Instructions to follow:
From the entries that follow, copy exactly the lines beginning at the line holding "Ebesu, T.; and" and continuing through the line holding "Fetahu, B.; Markert, K.;".

=== Begin Enclosure ===

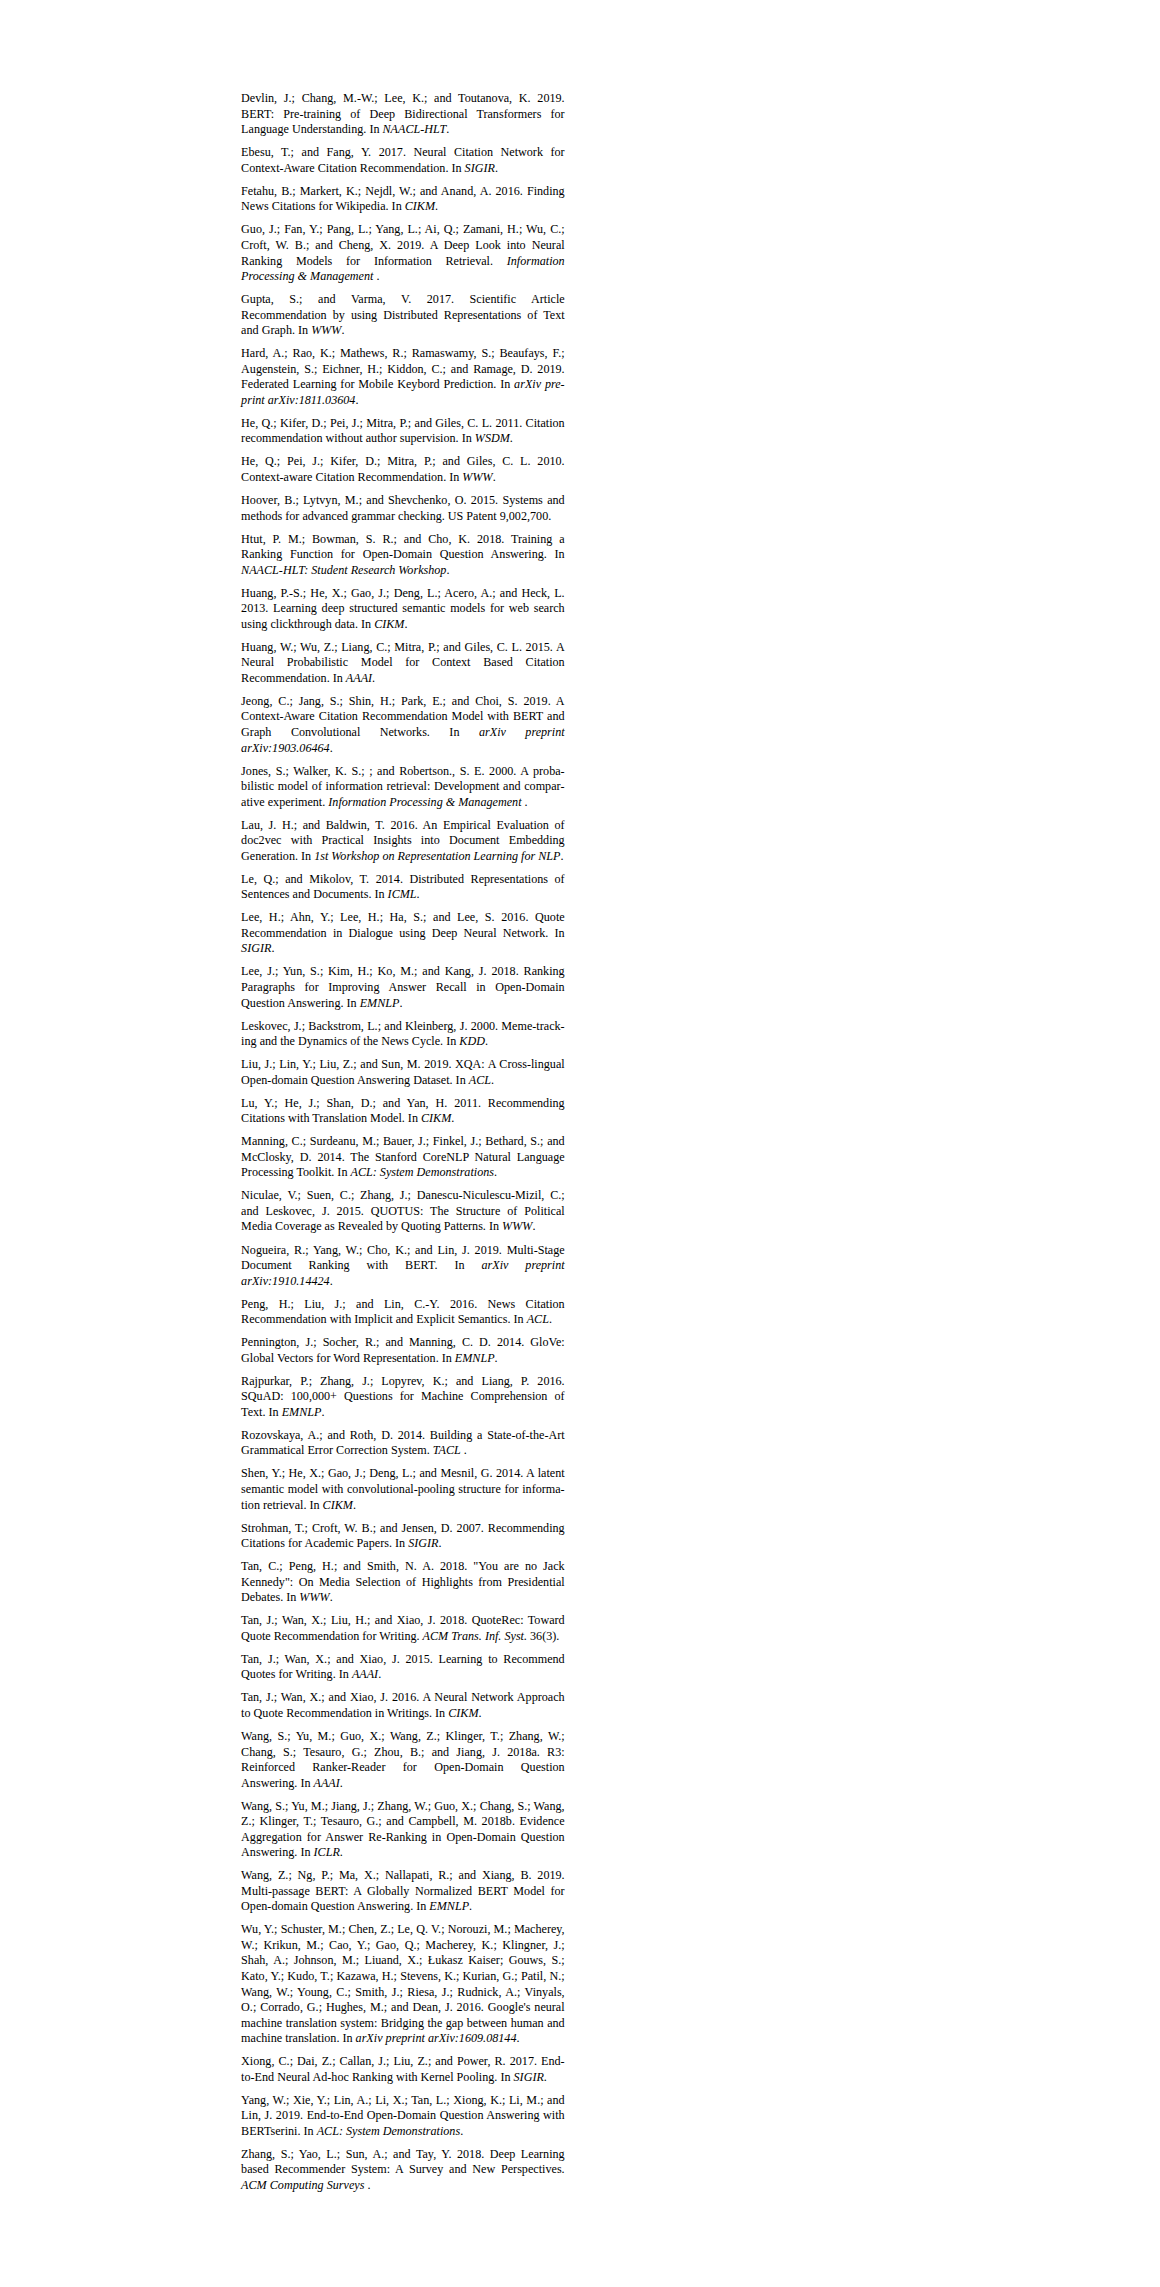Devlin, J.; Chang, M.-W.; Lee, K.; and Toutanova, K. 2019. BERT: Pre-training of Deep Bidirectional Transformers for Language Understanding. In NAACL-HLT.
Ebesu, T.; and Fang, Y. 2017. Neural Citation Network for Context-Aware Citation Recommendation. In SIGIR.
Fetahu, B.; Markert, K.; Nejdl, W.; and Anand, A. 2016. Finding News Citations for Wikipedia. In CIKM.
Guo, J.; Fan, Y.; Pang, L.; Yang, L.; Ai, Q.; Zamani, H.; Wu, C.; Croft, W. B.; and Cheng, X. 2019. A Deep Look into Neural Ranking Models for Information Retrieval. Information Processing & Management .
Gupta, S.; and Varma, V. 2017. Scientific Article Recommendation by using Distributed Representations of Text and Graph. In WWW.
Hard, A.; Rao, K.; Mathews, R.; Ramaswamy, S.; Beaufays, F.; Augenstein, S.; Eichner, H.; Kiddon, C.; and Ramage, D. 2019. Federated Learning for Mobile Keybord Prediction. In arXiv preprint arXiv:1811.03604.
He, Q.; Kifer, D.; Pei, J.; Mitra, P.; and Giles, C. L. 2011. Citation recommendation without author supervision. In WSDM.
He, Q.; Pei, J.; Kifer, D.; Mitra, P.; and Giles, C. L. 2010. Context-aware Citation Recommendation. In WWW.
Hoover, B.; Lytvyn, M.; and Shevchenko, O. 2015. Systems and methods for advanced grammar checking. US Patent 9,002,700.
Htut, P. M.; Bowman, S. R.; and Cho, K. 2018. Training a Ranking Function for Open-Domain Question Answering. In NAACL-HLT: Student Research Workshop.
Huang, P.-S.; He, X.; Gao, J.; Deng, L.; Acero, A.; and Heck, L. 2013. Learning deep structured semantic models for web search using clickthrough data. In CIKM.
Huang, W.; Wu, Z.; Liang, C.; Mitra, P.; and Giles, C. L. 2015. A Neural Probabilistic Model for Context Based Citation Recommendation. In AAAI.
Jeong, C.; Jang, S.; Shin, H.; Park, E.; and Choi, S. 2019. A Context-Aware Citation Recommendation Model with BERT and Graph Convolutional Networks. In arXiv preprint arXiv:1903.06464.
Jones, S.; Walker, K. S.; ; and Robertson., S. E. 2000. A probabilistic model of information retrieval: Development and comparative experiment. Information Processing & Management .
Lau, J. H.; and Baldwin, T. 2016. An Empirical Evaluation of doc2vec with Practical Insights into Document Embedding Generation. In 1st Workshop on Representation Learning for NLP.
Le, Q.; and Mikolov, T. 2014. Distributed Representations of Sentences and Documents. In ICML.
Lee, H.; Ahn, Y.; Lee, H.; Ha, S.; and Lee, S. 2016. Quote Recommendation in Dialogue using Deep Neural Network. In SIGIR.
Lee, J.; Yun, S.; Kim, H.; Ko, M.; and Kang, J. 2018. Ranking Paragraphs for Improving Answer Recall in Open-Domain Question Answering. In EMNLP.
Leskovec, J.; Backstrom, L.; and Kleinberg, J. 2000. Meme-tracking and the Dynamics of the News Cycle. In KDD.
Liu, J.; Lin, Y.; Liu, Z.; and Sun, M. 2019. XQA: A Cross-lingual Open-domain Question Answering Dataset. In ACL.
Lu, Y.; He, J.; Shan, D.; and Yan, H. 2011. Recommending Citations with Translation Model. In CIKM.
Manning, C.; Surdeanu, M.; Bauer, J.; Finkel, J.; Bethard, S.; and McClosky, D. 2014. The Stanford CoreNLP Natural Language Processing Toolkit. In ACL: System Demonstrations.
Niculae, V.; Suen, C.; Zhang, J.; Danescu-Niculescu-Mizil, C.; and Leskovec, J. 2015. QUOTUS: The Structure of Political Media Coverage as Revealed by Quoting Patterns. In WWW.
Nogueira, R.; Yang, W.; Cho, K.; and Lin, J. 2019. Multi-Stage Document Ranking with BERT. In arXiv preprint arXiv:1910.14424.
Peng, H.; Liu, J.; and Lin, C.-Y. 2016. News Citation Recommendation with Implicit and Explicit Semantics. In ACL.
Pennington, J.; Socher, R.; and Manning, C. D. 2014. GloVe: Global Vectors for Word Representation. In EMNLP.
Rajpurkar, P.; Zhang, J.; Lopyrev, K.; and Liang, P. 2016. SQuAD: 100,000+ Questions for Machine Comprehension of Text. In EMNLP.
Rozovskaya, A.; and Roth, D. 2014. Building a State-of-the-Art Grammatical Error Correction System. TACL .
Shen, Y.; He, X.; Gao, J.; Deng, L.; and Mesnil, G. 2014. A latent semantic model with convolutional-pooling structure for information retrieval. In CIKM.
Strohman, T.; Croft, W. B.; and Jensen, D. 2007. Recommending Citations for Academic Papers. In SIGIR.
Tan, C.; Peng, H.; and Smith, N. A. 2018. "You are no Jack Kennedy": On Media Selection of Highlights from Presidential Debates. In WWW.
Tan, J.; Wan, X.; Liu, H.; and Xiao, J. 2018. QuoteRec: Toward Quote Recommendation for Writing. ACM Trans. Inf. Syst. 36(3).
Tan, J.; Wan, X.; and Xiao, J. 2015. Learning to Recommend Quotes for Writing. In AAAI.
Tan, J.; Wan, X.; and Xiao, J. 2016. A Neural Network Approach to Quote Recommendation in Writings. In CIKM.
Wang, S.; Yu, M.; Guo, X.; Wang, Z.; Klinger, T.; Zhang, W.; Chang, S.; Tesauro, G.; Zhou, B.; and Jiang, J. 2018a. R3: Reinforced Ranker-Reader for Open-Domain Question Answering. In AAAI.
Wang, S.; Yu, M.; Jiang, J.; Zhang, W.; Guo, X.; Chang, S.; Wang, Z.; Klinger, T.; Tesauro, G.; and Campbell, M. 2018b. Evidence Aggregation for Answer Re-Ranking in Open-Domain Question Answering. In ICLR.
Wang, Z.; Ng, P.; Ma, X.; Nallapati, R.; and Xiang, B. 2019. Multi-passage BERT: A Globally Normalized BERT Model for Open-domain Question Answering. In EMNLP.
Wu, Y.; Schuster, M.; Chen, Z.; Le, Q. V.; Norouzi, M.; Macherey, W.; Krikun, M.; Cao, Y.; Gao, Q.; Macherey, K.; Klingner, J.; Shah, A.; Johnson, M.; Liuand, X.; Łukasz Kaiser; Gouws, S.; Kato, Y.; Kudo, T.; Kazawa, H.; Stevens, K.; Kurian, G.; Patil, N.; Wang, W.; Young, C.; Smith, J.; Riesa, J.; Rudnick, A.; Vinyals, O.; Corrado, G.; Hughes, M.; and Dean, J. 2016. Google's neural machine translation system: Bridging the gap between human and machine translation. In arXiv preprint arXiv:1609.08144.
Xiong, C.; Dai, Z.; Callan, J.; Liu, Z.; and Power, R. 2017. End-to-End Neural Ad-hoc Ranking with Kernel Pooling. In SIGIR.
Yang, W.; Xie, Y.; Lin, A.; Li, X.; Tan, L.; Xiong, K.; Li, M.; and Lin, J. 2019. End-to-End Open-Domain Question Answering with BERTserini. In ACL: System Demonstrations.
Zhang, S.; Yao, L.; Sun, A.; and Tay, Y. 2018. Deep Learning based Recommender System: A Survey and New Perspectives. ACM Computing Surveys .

=== End Enclosure ===

Result:
Ebesu, T.; and Fang, Y. 2017. Neural Citation Network for Context-Aware Citation Recommendation. In SIGIR.
Fetahu, B.; Markert, K.; Nejdl, W.; and Anand, A. 2016. Finding News Citations for Wikipedia. In CIKM.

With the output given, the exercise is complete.